Let $X = \Sigma_p^+ = \{1,\dots,p\}^\mathbb{N}$ and let $f=\sigma\colon X\to X$ be the shift map. Let $\mathcal{M}$ be the space of Borel $f$-invariant probability measures on $X$ endowed with the weak* topology.

Now $\mathcal{M}$ is a Choquet simplex, and hence connected. The geometry of its extreme points is a little more subtle. These extreme points are precisely the ergodic measures. Let $\mathcal{M}^e$ denote the collection of ergodic measures in $\mathcal{M}$. Note that $\mathcal{M}^e$ has some nice properties; for instance, there is a natural embedding from the space of Hölder continuous functions into $\mathcal{M}^e$ that takes $\phi$ to its unique equilibrium state $\mu_\phi$. The image of the embedding is the collection of Gibbs measures (for Hölder potentials).

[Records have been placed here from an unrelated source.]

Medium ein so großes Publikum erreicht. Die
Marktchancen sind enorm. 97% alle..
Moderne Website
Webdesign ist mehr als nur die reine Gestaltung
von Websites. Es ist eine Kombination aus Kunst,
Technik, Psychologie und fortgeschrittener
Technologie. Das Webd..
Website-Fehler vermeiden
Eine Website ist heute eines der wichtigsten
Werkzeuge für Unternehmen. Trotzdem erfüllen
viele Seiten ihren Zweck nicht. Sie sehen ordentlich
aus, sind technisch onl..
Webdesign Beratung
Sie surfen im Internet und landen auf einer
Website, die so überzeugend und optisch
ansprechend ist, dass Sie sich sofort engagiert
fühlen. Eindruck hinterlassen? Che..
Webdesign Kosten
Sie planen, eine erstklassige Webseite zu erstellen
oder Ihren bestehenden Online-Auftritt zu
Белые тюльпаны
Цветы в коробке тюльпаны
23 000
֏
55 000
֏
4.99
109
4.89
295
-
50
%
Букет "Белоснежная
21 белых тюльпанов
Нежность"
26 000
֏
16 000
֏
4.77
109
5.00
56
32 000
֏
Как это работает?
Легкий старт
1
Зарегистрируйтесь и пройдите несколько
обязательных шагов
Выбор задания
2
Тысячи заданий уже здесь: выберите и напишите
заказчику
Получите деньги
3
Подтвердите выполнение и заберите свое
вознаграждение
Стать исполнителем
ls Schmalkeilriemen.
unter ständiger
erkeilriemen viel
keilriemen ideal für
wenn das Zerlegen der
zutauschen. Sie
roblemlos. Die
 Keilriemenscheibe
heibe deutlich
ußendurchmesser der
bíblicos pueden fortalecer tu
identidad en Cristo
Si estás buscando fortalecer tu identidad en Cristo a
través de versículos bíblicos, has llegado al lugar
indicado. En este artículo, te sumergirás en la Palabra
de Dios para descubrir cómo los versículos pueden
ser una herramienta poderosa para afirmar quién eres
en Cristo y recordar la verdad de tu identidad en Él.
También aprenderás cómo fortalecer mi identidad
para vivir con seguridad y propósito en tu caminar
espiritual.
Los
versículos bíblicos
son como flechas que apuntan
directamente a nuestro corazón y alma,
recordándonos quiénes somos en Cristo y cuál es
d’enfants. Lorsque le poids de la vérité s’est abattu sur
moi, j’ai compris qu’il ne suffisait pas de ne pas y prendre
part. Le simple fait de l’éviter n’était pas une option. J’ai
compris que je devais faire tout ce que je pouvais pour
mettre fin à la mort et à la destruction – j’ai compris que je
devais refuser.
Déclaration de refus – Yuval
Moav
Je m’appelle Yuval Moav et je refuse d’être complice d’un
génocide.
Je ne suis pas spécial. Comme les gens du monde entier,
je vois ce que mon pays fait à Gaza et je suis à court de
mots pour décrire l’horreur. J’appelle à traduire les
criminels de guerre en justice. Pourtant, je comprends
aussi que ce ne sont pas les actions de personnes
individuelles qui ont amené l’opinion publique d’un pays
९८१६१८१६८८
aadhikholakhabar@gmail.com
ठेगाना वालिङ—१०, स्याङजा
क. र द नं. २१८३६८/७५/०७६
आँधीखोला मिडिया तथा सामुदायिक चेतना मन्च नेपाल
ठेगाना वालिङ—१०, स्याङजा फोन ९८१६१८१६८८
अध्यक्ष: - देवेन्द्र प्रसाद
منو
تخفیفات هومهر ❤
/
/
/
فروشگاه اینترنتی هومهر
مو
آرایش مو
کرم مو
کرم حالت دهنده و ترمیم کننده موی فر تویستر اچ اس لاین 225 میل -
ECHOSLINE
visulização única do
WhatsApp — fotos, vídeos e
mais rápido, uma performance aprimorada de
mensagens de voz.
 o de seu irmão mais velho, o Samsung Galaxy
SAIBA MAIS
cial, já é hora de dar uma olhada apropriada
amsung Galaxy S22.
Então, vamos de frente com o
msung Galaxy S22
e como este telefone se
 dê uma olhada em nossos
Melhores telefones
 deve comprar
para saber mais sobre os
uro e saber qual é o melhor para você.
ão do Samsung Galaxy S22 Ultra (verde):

Of course, there are many ergodic measures that do not arise as equilibrium states of Hölder continuous functions, and so I wonder which nice properties of the collection of Gibbs measures extend to $\mathcal{M}^e$. In particular: Is $\mathcal{M}^e$ connected? Path connected? I expect that it is, and that moreover this should happen whenever $X$ is a compact metric space and $f\colon X\to X$ is a continuous map satisfying the specification property, but I don't know a reference and don't yet see how to approach a proof.

Answer by Andrey Gogolev for Connectedness of space of ergodic measures

2011-12-21T01:47:35Z

Hi Vaughn,

It is an old result of Karl Sigmund that the space of ergodic measures of a subshift of finite type is path connected in weak* topology. The proof is very neat and takes only a page or so. Here is the paper:

Sigmund, Karl "On the connectedness of ergodic systems." Manuscripta Math. 22 (1977), no. 1, 27–32.

I don't know about generalizations. Sigmund's proof does not generalize directly.

Answer by Vaughn Climenhaga for Connectedness of space of ergodic measures

2011-12-22T17:20:04Z

I'll flesh out the consequences of Gerald's comment in a (CW-ed) answer. Lindenstrauss, Olsen, and Sternfeld showed in 1978 that if $S_1$ and $S_2$ are compact metrisable simplices such that the extremal points of $S_i$ are dense in $S_i$ for $i=1,2$, then there is an affine homeomorphism from $S_1$ to $S_2$; the unique (up to affine homeomorphism) compact metrisable simplex with the property that its extremal points are dense is called the Poulsen simplex.

In that same paper, it was shown that the Poulsen simplex has the property that its set of extremal points is arc-connected. Since $\mathcal{M}$ is a compact metrisable simplex whenever $X$ is a compact metric space and $f\colon X\to X$ is continuous, and the extremal points of $\mathcal{M}$ are precisely the ergodic measures $\mathcal{M}^e$, it follows that $\mathcal{M}^e$ is arc-connected whenever it is dense in $\mathcal{M}^e$. In particular, the strong specification property introduced by Bowen implies that periodic orbit measures are dense in $\mathcal{M}^e$ (Sigmund 1974), and since such measures are ergodic, this implies that $\mathcal{M}$ is the Poulsen simplex, and hence $\mathcal{M}^e$ is arc-connected, whenever $(X,f)$ has strong specification.

So that's not quite as constructive a proof as the approach following (Sigmund 1977) as suggested in Andrey's answer and the comment following, but it's certainly simpler to write down based on existing results.